2014-11-20 23:04:56 | 読んだもの(書籍)
○辻田真佐憲『日本の軍歌:国民的音楽の歴史』(幻冬舎新書) 幻冬舎 2014.7

 著者は「軍歌」の社会的役割を、こんなふうに説明する。戦前の日本では、軍歌は単なる「軍隊の歌」や「右翼の歌」ではなく、ポップスであり、演歌であり、洋楽であり、映画主題歌であり、アイドルソングであり、人々の生活と密接に結びついた娯楽であった。すなわち、軍歌は民衆の歓迎するエンターテインメントであった。私は音楽のことはよく知らないが、たとえば錦絵新聞とか歌舞伎や演劇などのメディアが、「軍」と「戦争」をどう扱ってきたかを思い出すと、じゅうぶん共感できる説明だった。

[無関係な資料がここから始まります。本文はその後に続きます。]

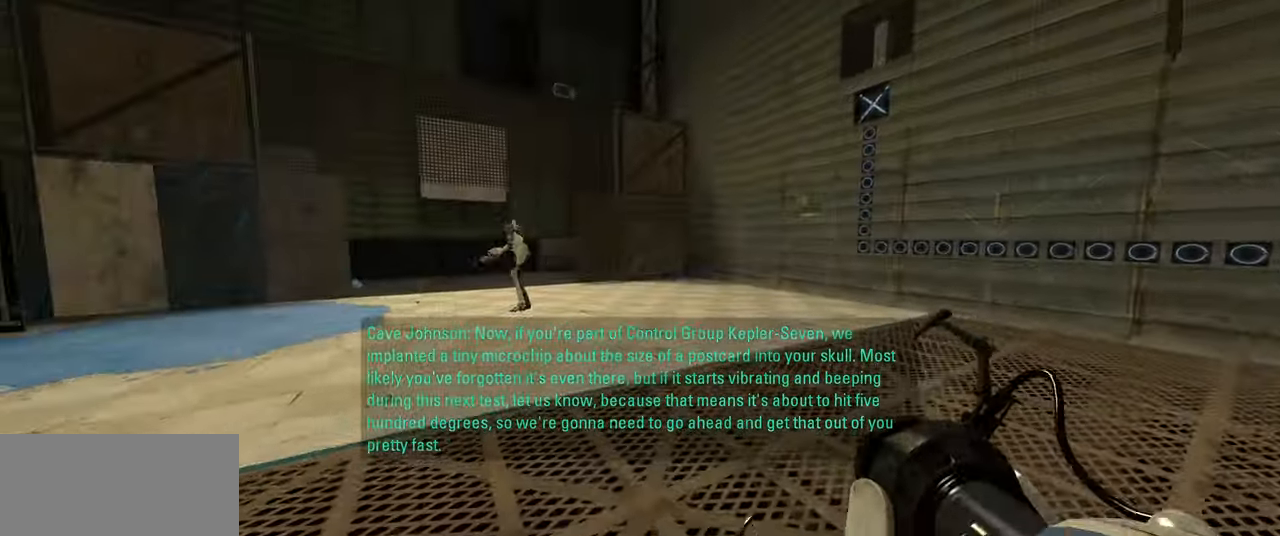
{"keys": [], "mouse": [], "events": [[267, "w", "up"]]}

 「軍歌」とは何かという問題について、実は、本書はあまり明確な定義を下していない。いま、あらためて読み返してみたら「はじめに」の末尾にひっそりと「『戦争に役立つ歌』という程度に敢えて曖昧に使おうと考えている」と記されている。でも、歌が「戦争に役立つ」というのは、どういう意味なのか?

 近代日本の軍歌の嚆矢『抜刀隊』は、フランスの『ラ・マルセイエーズ』やドイツの『ラインの護り』に範をとり、兵士たちの愛国心を鼓舞し、「日本人として」戦うことを教えるためにつくられた。明治初期の軍歌の制作に携わったのは、当時のエリート層だったが、近代日本最初の戦争、日清戦争の勃発とともに、軍歌が民衆のものとなる時代がやってきた。

 本書には多数の軍歌(の歌詞)が掲載されている。太平洋戦争時代の軍歌には、戦後生まれの私でも聞き覚えのある楽曲が見られるが、日清・日露戦争時代の軍歌は、歌詞も初めて見るものばかりで、メロディが浮かぶものも皆無に近かった。古語や雅語の使い方が、さすが明治人と思われるものもあるが、勇壮を通り越して、放送禁止歌まがいにむちゃくちゃな歌詞もある。日清戦争の木口小平、日露戦争の広瀬武夫などを叙事詩的に描いた「英雄キャラクター軍歌」が人気だったというのも面白い。古代から中世(近世?)までの日本の歌謡(和歌)史に、叙事詩的なものが乏しいことを思い合わせると、いっそう興味深い。

 日露戦争以後、軍歌ブームは急速に下火となるが、1931/昭和6年の満州事変勃発とともに、第二次軍歌ブームが訪れる。レコード、ラジオ、大衆雑誌、映画などのメディアがその後押しをした。昭和の軍歌は、口語と文語・古語の奇妙な(伝統を無視した)混ざり具合が、ある人々には気持ちいい(カッコいい)と感じられるのだろうが、私はあまり好きになれない。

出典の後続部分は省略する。